Le manque de contact entre étudiants et enseignants a souvent été dénoncé. Sans lien didactique personnel entre enseignants et élèves la médecine ne peut s’enseigner. La meilleure des réformes échouera sans l’établissement d’une relation maître-élève authentique et directe. Par maître nous entendons bien le médecin expérimenté. Les autres ne peuvent être que des médiateurs. La disproportion entre le nombre restreint de ceux-ci et la multitude des étudiants n’est que trop connue.

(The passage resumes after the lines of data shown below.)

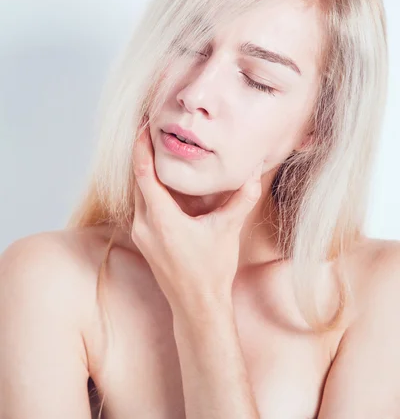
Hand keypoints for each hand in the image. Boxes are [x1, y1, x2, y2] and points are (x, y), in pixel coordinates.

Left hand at [132, 123, 263, 311]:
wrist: (197, 306)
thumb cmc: (211, 271)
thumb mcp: (227, 231)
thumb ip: (241, 199)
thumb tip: (254, 173)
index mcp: (162, 220)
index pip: (143, 174)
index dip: (141, 148)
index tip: (144, 127)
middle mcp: (145, 225)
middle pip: (137, 179)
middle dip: (142, 153)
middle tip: (151, 130)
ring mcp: (141, 234)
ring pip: (137, 192)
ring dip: (144, 171)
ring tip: (155, 149)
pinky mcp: (144, 239)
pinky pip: (141, 205)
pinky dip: (148, 187)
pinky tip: (161, 180)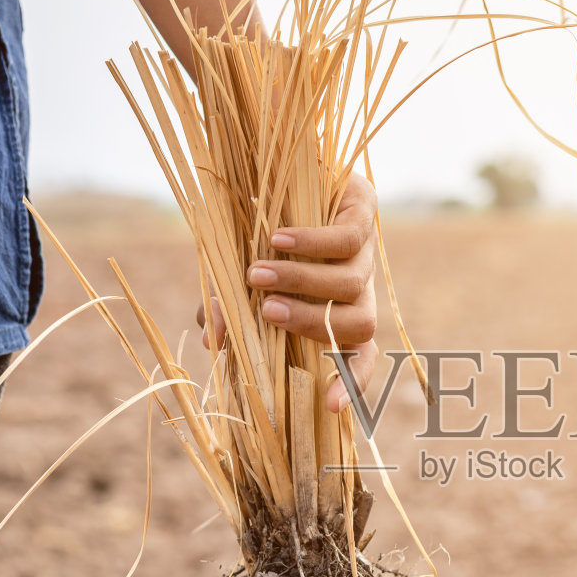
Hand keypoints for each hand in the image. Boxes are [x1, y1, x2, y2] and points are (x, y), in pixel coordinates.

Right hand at [195, 175, 380, 412]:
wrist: (289, 168)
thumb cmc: (260, 239)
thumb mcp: (240, 281)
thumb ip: (229, 312)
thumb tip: (211, 343)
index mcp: (338, 316)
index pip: (360, 358)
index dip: (351, 384)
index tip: (330, 407)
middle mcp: (358, 292)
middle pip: (357, 325)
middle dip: (310, 323)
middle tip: (265, 311)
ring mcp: (365, 255)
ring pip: (348, 284)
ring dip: (300, 282)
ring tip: (256, 273)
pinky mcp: (364, 213)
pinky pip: (346, 238)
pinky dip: (311, 243)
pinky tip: (276, 238)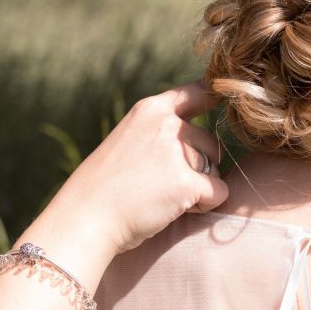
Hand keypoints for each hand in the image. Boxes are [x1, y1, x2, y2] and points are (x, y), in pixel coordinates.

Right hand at [39, 81, 227, 260]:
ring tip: (165, 197)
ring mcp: (176, 152)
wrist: (85, 217)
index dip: (216, 96)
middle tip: (166, 184)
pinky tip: (179, 210)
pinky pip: (219, 192)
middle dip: (199, 165)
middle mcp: (166, 125)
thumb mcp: (127, 142)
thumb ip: (159, 135)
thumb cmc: (104, 187)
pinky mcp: (186, 182)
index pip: (197, 92)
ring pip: (214, 168)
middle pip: (210, 141)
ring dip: (200, 187)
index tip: (225, 98)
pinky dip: (206, 204)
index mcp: (149, 110)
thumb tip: (205, 146)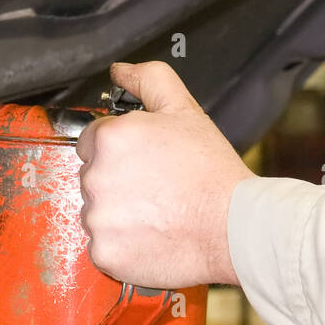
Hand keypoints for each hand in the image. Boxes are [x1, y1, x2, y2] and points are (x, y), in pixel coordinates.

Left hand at [76, 60, 253, 288]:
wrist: (232, 228)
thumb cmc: (211, 173)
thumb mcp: (184, 110)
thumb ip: (148, 80)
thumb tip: (120, 71)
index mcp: (110, 138)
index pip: (92, 142)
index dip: (120, 152)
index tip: (143, 164)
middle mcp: (95, 178)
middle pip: (92, 178)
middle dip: (118, 183)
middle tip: (156, 189)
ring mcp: (97, 219)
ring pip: (96, 214)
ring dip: (118, 216)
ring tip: (157, 214)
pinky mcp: (103, 253)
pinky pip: (102, 248)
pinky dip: (122, 246)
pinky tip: (151, 237)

Classiquement deux modèles sont possibles : Le médecin-chef de service et le généraliste. La personnalité du généraliste est reconnue autonome et indépendante. En effet, il doit fournir d’emblée, dès le premier jour de sa vie professionnelle un effort d’organisation constante pour réaliser les conditions favorables à l’exercice médical. Il construit lui-même son environnement professionnel fait d’un cabinet bien équipé, de réseaux de consultations spécialisés, de laboratoires convenables et d’hôpitaux ou cliniques de référence. L’acte médical pratiqué par le généraliste réunit en un laps de temps très court tous les moments de la démarche habituelle.

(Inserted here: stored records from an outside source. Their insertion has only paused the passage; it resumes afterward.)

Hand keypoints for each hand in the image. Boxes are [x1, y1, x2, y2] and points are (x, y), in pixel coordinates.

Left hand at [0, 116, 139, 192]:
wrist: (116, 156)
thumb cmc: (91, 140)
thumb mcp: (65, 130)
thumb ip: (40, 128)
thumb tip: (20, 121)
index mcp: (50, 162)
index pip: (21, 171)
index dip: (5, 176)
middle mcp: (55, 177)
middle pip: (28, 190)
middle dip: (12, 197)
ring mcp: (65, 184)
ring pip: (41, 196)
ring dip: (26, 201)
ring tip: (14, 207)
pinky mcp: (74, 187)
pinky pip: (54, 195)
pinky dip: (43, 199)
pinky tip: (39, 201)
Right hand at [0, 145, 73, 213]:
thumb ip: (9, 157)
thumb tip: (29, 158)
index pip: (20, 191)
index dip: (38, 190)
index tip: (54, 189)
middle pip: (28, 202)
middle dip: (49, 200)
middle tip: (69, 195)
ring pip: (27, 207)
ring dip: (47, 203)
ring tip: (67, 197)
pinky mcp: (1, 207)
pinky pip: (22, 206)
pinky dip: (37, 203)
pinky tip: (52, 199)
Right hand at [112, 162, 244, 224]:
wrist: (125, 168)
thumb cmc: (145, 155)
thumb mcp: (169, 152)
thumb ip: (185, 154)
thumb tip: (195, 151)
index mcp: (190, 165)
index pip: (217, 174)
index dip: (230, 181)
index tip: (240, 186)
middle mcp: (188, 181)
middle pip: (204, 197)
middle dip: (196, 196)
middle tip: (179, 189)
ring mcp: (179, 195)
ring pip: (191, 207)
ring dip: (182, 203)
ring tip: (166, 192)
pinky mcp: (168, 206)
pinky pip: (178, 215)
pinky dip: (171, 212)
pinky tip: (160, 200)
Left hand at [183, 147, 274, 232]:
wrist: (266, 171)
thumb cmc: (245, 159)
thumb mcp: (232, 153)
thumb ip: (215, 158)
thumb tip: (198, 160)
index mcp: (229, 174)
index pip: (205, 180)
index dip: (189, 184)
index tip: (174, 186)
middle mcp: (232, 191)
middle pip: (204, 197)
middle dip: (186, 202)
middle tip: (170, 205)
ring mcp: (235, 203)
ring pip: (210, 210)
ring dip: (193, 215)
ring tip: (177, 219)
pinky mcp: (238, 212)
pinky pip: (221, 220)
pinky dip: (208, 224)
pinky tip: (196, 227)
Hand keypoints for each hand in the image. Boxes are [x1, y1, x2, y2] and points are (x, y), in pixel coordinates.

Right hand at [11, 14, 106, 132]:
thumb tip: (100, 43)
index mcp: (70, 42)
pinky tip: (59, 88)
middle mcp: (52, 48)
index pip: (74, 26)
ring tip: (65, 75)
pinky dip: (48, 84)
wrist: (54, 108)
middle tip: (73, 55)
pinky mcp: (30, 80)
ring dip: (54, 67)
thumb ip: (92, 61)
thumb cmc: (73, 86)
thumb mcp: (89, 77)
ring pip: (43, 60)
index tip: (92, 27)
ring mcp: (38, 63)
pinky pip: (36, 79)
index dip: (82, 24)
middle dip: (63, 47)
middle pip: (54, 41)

Il comporte, si possible, un diagnostic, toujours un traitement et surtout une idée très claire de la conduite à suivre en fonction de laquelle le généraliste fixera la date de la consultation prochaine et évaluera les limites de ses possibilités thérapeutiques. Un généraliste doit toujours savoir ce qu’il va faire pour son malade et ceci pratiquement sans délai de réflexion. Par contre l’acte médical hospitalier se décompose facilement en ses différents épisodes : observation initiale, examens physiques et complémentaires, diagnostic, traitement, chaque moment pouvant faire appel à des spécialistes différents. Une dimension essentielle de la médecine praticienne, l’organisation d’une démarche risque de disparaître, bien que chaque étape gagne en complexité. De nos jours, la carrière hospitalière reste réservée au petit nombre.

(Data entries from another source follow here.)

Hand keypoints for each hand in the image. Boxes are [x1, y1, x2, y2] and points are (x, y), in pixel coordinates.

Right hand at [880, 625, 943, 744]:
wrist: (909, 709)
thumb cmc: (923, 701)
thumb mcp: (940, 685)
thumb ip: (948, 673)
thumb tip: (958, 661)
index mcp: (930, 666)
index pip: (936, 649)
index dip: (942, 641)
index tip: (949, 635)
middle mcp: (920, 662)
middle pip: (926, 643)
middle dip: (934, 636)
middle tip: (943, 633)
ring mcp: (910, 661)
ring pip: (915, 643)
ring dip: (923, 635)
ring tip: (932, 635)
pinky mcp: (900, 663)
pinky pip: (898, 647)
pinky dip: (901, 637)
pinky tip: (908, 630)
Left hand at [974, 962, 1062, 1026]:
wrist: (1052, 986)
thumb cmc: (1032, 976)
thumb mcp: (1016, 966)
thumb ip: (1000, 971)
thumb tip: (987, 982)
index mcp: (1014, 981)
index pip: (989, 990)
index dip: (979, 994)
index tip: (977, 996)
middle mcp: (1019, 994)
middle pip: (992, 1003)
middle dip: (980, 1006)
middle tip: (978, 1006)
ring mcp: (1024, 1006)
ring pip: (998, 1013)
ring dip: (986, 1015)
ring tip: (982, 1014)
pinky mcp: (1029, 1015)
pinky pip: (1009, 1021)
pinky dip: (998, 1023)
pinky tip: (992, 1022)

Les problèmes que rencontre actuellement l’enseignement universitaire de la médecine générale et le grand nombre de places d’interne restant disponible dans cette discipline témoignent de ces difficultés. Les étudiants eux-mêmes qui sont, par ailleurs prêts à l’admirer, ne semblent pas vouloir substituer l’image du généraliste à celles du patron inaccessible ou à celui du spécialiste dont le statut reste attractif. Quel est le pourcentage des étudiants qui veulent devenir spécialistes ? En 1968 il était de 60%. En 2005 les trois quarts sont toujours attirés par une spécialité médicale ou chirurgicale. Encore presque la moitié des étudiants souhaite exercer à l’hôpital [3]. L’image du spécialiste a-t-elle une valeur structurante comparable à celles du Patron ou du Généraliste ? Les médecins hospitaliers sont souvent spécialisés mais est-ce qu’ils se considèrent vraiment comme des spécialistes ? La vogue de la spécialisation, en plus de l’attrait pécuniaire en ville, est peut-être liée du point de vue psychologique aux défauts de l’intégration pulsionnelle : les spécialistes sont en effet, comme le notent Missenard et Gelly, davantage articulés sur une pulsion partielle dominante [4].
Ce décalage entre personnalité professionnelle réelle souhaitable, correspondant à l’exercice à venir et les modèles d’identification proposés et acceptés constitue un des défauts de l’enseignement médical traditionnel.